======== STORED DATA

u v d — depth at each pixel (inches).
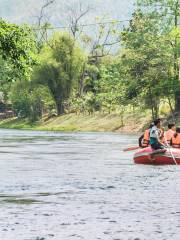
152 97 5172.2
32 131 6151.6
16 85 7465.6
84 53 7253.9
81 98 7027.6
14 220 891.4
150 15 5177.2
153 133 1931.6
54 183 1358.3
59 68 7081.7
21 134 5064.0
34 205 1030.4
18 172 1630.2
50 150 2655.0
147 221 881.5
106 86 5871.1
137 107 5949.8
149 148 1923.0
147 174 1581.0
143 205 1024.2
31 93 7613.2
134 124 5531.5
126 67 5265.8
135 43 5152.6
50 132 5664.4
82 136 4407.0
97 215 930.7
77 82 7421.3
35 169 1724.9
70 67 7175.2
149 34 5172.2
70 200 1086.4
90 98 6697.8
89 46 7475.4
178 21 5196.9
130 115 5792.3
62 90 7204.7
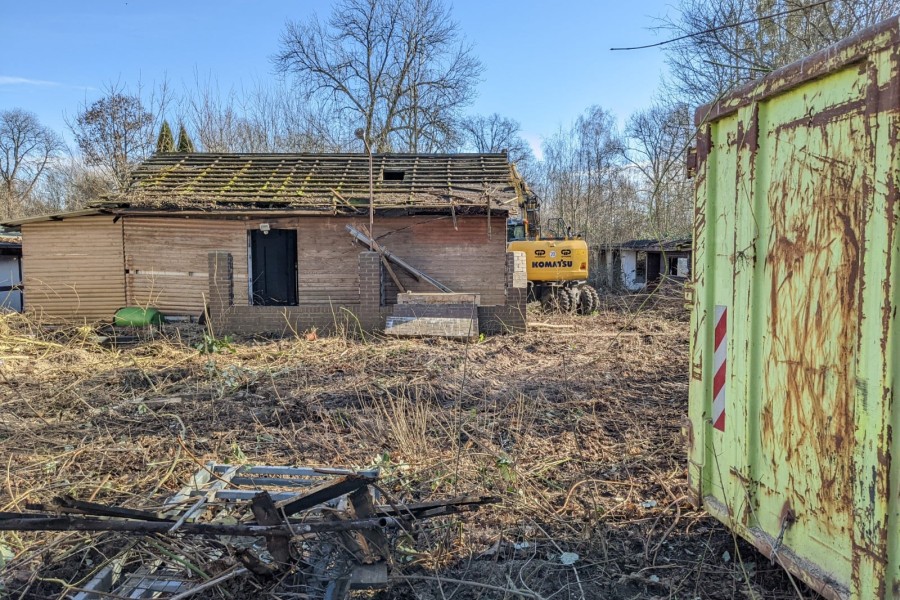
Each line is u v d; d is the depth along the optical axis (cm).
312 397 671
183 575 296
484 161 1633
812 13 1090
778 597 282
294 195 1358
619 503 392
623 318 1488
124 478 436
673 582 300
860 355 203
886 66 189
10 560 310
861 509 204
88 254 1355
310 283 1346
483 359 910
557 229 2342
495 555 327
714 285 298
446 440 521
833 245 216
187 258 1348
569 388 714
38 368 834
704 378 305
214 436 540
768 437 259
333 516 305
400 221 1330
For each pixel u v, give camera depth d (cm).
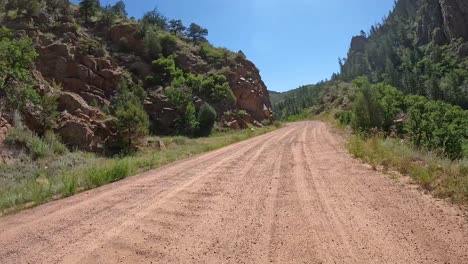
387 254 354
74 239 447
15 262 379
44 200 786
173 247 405
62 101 2933
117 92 4416
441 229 416
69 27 5006
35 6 4888
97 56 4844
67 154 2170
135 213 569
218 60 7369
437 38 13350
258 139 2892
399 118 2986
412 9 19862
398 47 16438
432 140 2138
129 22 6550
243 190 729
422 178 657
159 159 1596
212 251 388
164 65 5859
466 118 2405
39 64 3981
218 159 1423
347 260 346
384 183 700
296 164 1104
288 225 472
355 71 17512
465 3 12138
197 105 5497
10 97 2406
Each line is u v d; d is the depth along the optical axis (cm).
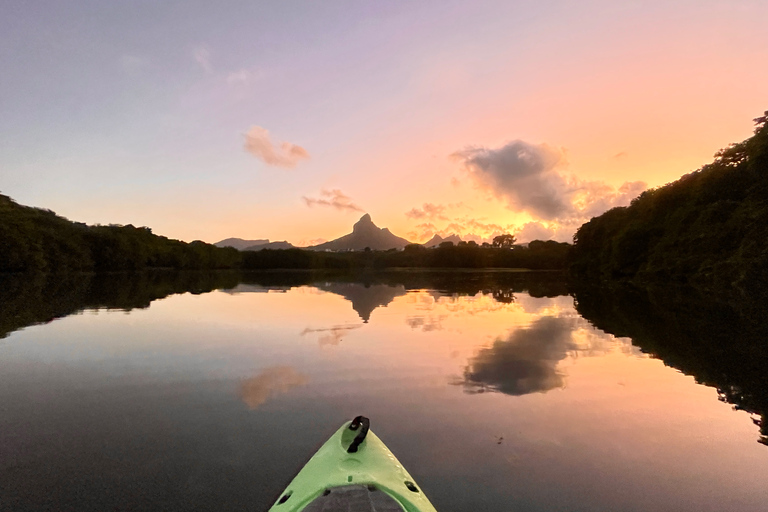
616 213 6962
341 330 1536
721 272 3175
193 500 491
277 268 12762
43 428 692
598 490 521
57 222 6662
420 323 1702
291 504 394
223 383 919
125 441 645
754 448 635
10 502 488
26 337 1395
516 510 478
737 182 3853
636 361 1103
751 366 1052
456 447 628
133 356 1147
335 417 736
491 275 7825
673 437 670
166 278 5572
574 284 4469
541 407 789
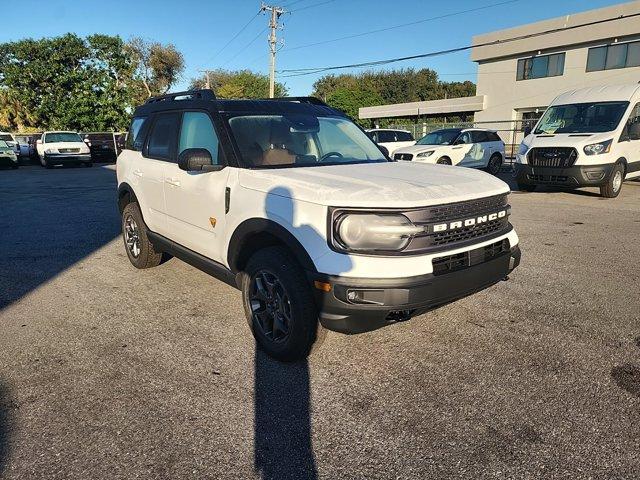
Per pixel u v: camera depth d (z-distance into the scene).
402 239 2.87
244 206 3.45
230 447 2.52
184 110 4.47
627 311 4.23
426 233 2.91
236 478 2.31
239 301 4.58
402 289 2.78
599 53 29.33
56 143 22.88
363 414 2.79
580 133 10.82
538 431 2.62
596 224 8.05
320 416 2.78
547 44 31.03
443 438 2.58
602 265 5.62
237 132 3.86
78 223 8.52
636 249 6.37
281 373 3.25
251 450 2.50
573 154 10.45
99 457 2.45
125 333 3.89
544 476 2.30
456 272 2.99
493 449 2.49
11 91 36.00
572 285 4.92
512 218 8.62
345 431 2.65
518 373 3.21
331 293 2.86
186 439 2.59
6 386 3.11
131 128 5.68
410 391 3.02
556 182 10.84
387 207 2.84
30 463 2.40
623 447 2.48
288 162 3.86
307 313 3.09
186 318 4.19
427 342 3.67
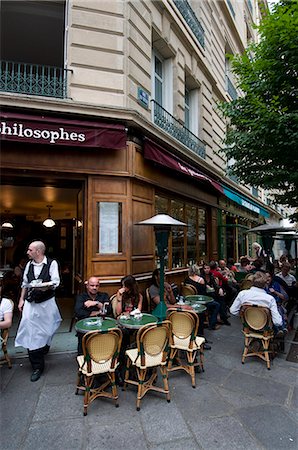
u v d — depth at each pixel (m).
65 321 6.31
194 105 10.24
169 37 8.02
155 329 3.26
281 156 6.34
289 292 6.39
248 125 6.43
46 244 11.35
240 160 7.58
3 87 5.43
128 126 5.94
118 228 5.87
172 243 8.04
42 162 5.35
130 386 3.63
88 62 5.82
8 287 8.16
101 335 3.11
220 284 7.16
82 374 3.35
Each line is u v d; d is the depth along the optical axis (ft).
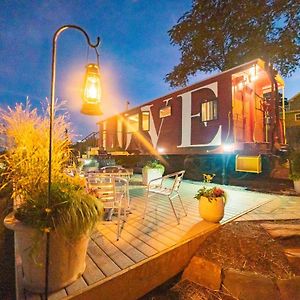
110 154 42.75
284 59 31.53
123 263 7.03
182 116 31.53
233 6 32.78
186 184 25.08
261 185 22.88
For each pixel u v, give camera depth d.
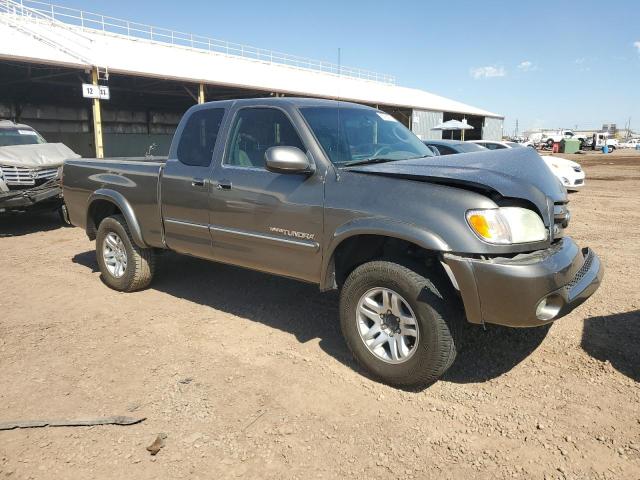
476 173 3.23
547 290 2.97
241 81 24.02
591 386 3.31
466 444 2.78
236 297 5.24
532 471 2.55
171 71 21.27
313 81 32.97
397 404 3.18
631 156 42.81
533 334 4.13
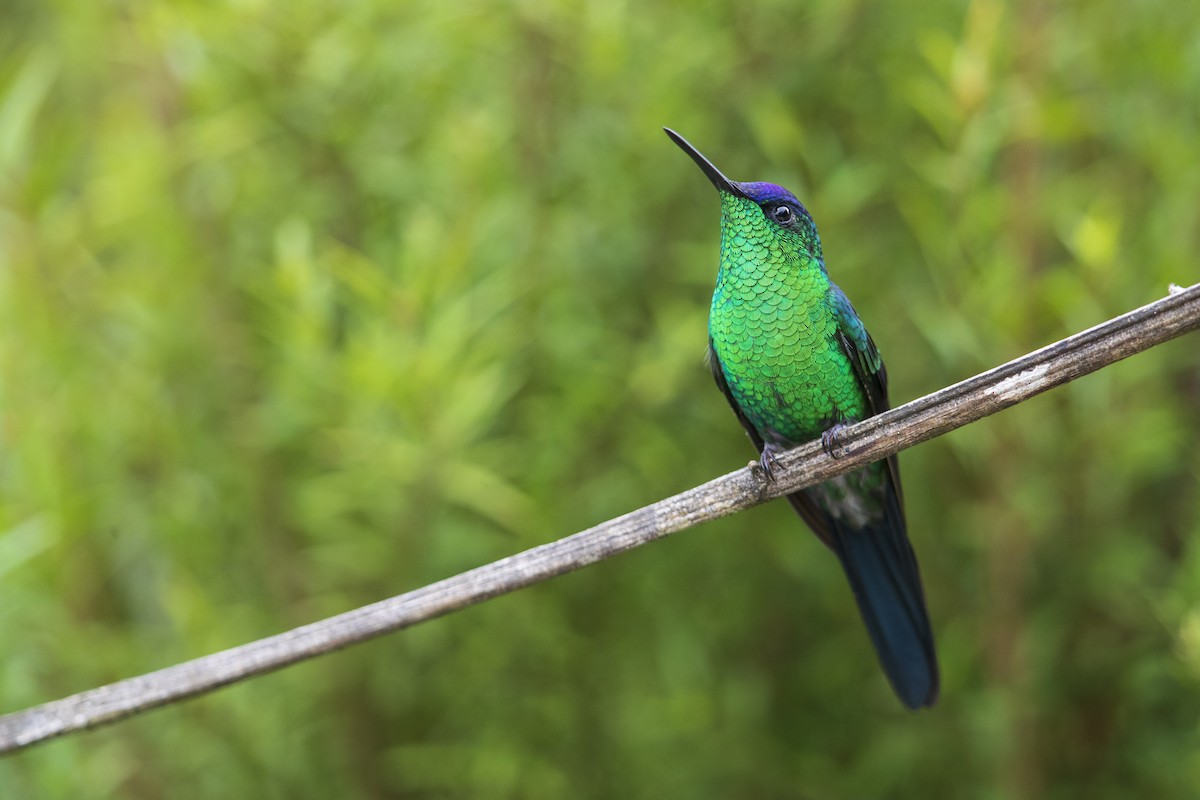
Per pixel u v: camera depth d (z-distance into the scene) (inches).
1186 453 85.1
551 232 84.8
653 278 85.4
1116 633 85.2
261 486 85.0
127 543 85.2
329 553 84.5
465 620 85.0
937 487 85.7
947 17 85.4
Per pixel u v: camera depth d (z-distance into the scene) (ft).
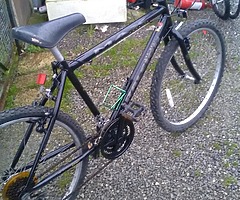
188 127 8.68
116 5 11.84
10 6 10.84
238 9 11.84
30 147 6.55
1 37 10.15
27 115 5.85
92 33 11.92
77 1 11.80
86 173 7.57
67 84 9.89
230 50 10.85
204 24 8.00
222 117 8.95
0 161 7.15
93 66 10.56
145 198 7.41
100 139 6.81
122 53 10.91
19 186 6.18
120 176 7.81
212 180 7.62
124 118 6.93
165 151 8.26
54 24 5.68
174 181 7.67
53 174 6.59
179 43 7.66
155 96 7.77
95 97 9.71
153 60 10.46
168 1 8.81
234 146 8.23
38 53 11.27
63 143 7.38
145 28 11.42
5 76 10.14
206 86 9.09
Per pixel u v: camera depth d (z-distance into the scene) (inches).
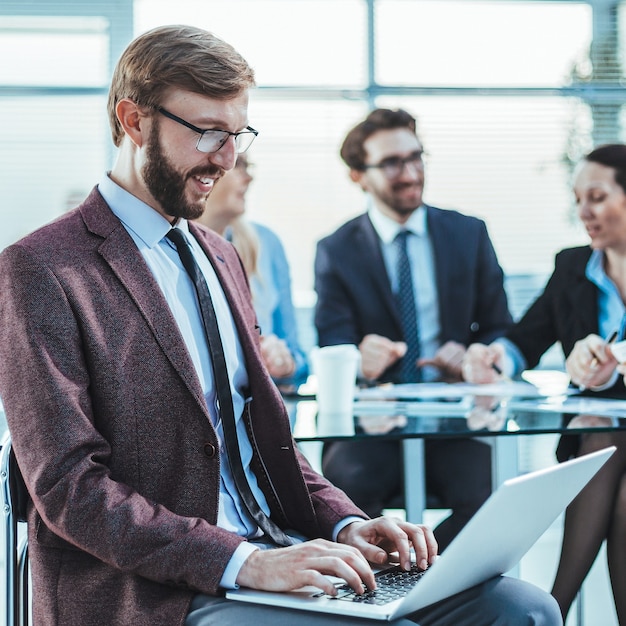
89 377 51.2
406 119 117.9
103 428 51.4
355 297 116.0
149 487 51.5
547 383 100.3
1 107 150.4
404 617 48.7
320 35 157.3
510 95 162.2
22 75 150.7
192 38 54.2
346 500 59.5
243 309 61.8
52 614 50.9
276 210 158.7
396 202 117.3
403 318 117.0
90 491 48.3
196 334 56.6
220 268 60.7
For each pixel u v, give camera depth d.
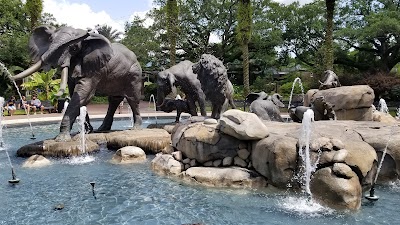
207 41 37.06
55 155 8.90
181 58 37.25
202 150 7.27
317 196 5.61
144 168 8.07
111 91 10.98
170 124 12.35
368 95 10.45
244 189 6.37
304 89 33.12
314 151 5.89
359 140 6.39
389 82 27.98
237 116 6.87
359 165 5.62
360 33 31.64
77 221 5.07
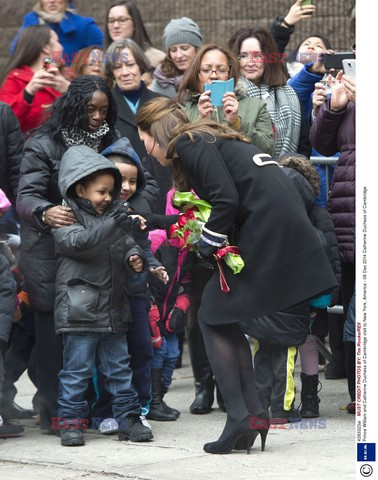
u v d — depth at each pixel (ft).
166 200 28.63
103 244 22.02
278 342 23.70
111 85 30.96
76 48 35.32
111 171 22.79
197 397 26.21
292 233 20.40
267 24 40.68
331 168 30.35
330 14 39.01
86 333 22.70
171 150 21.56
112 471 20.04
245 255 20.49
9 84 29.27
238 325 21.68
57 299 22.75
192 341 25.93
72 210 22.67
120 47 29.63
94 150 23.80
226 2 41.39
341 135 26.14
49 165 23.66
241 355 21.44
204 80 26.73
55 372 23.80
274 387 24.35
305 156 28.17
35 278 23.48
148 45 34.14
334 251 24.93
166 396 28.76
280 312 23.65
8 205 22.97
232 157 20.81
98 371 24.12
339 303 29.58
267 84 29.17
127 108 29.60
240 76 28.63
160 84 32.58
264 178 20.67
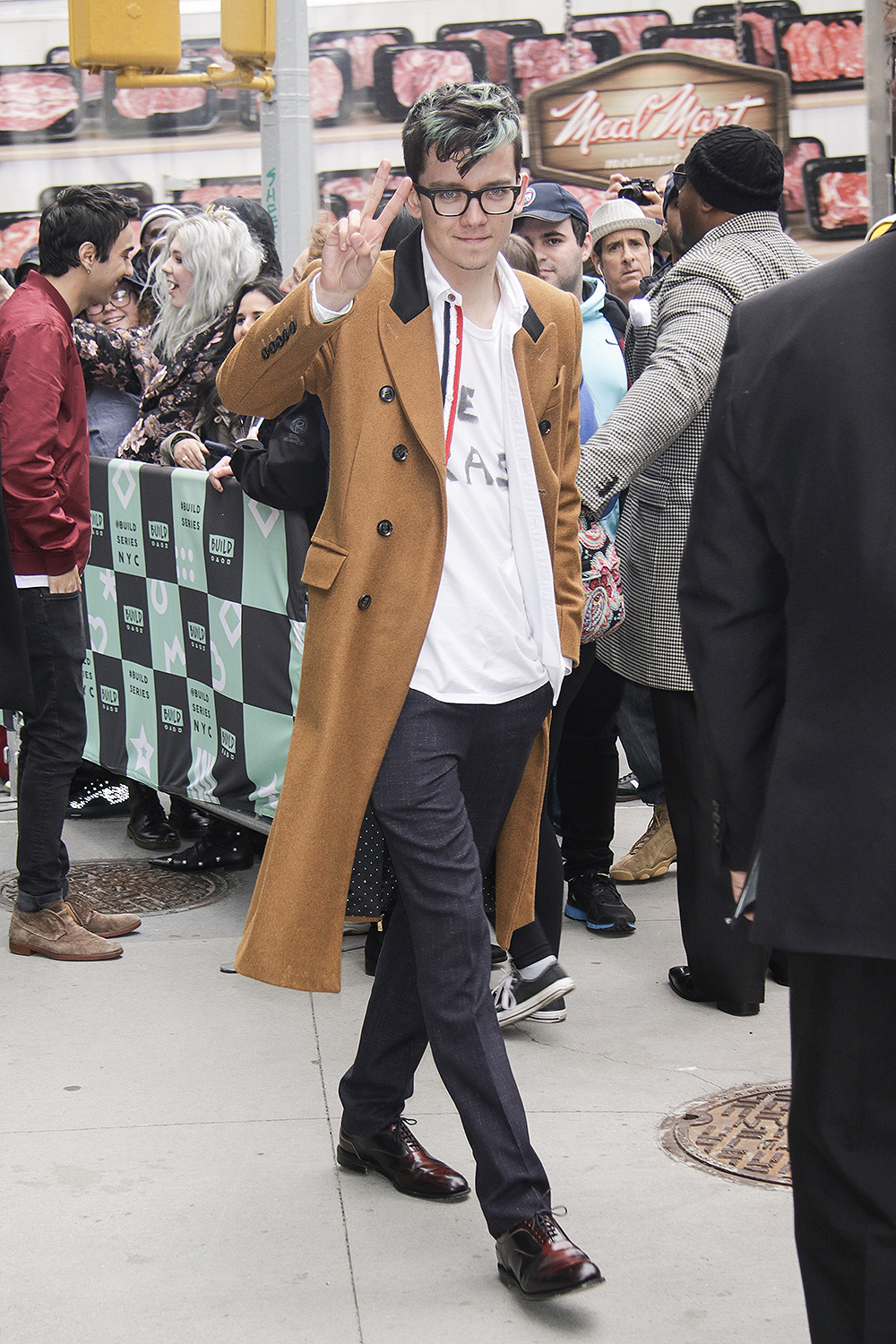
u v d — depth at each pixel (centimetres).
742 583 175
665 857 462
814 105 792
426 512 238
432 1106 301
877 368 159
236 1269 240
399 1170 264
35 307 368
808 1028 172
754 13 784
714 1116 294
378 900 255
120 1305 230
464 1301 231
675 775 348
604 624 335
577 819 416
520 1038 337
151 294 575
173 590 436
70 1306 229
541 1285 221
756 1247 246
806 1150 174
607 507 337
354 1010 353
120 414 532
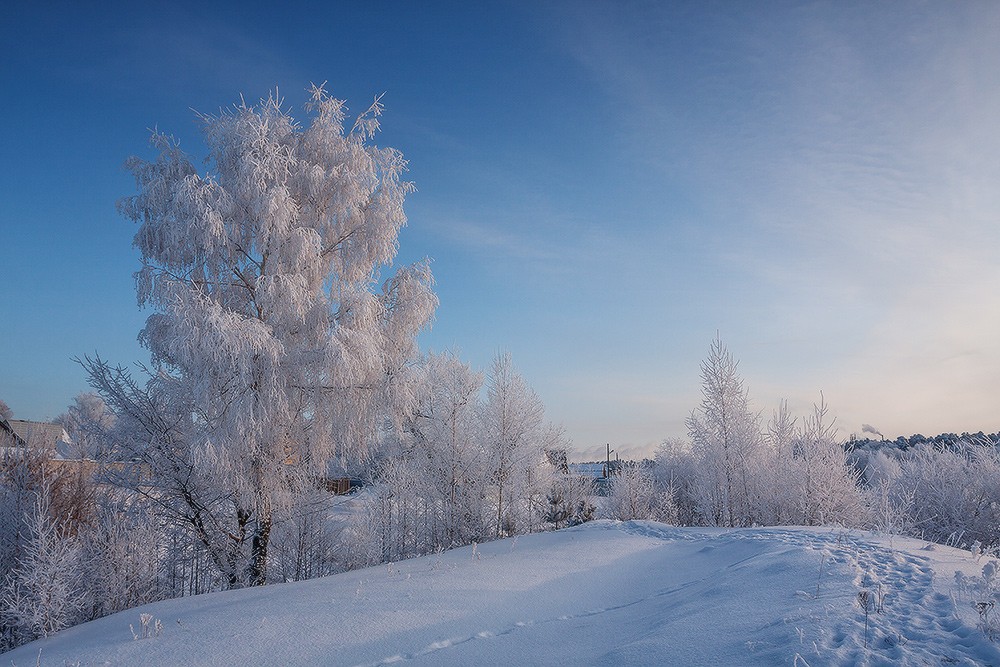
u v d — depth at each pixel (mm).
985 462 19797
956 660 4137
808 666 4215
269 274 14289
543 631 6984
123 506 13906
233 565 14234
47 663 6539
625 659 5355
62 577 10758
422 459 20500
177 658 6242
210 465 12445
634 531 16703
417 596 8469
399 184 16109
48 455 14680
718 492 23703
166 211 14133
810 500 20234
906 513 17922
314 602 8273
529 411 20859
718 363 24156
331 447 15102
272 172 14312
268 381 13055
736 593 6945
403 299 15828
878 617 5102
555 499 21969
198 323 12648
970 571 6820
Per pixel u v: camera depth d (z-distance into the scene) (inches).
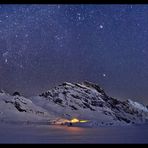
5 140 3075.8
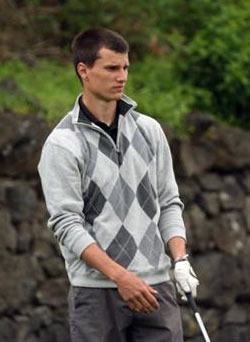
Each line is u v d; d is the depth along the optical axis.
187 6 27.86
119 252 13.29
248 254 25.91
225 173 25.88
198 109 26.45
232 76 26.52
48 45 27.45
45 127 23.59
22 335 23.08
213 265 25.27
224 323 25.38
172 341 13.55
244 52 26.75
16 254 23.20
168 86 26.61
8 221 23.14
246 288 25.77
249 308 25.89
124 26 27.56
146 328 13.55
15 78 25.39
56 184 13.28
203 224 25.22
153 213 13.51
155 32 27.50
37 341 23.36
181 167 25.03
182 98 26.16
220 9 27.61
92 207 13.35
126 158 13.41
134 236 13.34
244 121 26.88
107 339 13.46
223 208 25.66
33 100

================

INSTRUCTIONS TO FOLLOW -> Counting only lines that contain the word "along", state how many appear in the entries, and add nothing.

REPLY TO THE TASK -> 4